Stored data:
Content starts
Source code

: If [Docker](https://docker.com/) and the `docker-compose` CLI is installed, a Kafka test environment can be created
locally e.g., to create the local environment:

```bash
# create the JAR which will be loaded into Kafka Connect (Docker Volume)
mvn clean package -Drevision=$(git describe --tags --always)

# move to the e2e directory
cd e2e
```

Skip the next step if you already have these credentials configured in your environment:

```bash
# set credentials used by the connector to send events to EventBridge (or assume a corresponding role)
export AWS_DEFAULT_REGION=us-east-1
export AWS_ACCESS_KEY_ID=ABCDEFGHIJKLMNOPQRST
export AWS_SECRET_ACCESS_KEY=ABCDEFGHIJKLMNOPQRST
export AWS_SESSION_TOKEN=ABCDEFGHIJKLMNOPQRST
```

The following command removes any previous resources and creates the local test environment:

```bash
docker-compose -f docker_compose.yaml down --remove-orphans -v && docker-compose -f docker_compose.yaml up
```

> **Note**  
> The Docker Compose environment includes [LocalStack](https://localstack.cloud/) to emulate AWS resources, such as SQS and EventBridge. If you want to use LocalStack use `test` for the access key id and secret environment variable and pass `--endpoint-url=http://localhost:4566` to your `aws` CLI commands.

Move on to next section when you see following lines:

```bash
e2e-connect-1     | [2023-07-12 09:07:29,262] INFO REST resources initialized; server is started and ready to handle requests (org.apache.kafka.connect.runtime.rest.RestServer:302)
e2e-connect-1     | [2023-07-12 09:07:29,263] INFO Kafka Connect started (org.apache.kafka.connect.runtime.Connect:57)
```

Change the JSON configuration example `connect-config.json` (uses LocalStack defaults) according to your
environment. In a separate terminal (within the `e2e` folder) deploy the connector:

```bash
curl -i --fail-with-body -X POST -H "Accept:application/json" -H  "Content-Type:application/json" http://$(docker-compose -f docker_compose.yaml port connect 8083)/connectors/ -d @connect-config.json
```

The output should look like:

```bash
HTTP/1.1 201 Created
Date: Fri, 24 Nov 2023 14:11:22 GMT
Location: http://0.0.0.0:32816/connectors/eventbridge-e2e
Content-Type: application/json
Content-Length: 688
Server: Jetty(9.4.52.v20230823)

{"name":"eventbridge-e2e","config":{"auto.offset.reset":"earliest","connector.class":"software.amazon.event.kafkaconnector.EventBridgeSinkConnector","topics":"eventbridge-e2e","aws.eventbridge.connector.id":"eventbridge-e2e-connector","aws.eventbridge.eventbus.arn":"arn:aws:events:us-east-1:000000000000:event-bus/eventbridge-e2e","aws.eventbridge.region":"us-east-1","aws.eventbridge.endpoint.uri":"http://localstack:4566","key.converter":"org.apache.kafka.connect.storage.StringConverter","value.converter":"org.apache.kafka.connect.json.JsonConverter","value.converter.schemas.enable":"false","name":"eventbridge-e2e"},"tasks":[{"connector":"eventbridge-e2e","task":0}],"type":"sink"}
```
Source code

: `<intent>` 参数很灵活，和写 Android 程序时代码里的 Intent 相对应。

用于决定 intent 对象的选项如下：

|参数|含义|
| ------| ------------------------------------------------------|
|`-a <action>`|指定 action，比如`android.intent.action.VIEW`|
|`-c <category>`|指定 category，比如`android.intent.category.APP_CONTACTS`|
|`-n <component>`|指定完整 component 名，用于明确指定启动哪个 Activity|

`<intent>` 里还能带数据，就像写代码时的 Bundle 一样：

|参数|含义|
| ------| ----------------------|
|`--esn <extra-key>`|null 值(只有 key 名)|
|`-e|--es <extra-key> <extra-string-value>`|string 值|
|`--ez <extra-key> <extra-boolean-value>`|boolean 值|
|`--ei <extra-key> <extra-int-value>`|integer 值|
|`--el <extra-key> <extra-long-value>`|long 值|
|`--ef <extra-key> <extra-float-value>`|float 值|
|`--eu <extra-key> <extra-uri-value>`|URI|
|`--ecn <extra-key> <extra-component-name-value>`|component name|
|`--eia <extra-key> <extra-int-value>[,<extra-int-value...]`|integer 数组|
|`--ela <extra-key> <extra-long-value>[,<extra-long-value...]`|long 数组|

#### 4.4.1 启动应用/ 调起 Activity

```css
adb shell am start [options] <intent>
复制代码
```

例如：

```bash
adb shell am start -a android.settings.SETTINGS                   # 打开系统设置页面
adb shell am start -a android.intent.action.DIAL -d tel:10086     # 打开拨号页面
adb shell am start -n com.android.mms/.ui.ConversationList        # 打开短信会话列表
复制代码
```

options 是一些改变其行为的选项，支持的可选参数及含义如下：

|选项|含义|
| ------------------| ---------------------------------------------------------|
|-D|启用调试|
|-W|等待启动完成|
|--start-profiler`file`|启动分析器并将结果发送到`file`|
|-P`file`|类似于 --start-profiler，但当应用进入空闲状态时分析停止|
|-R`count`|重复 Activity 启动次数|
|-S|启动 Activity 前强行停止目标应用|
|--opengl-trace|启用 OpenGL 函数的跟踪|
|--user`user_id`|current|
Content ends
Each line holding the string "intent" counts once. Work out the number of such lines in the data and give only that.

Answer to the exercise: 7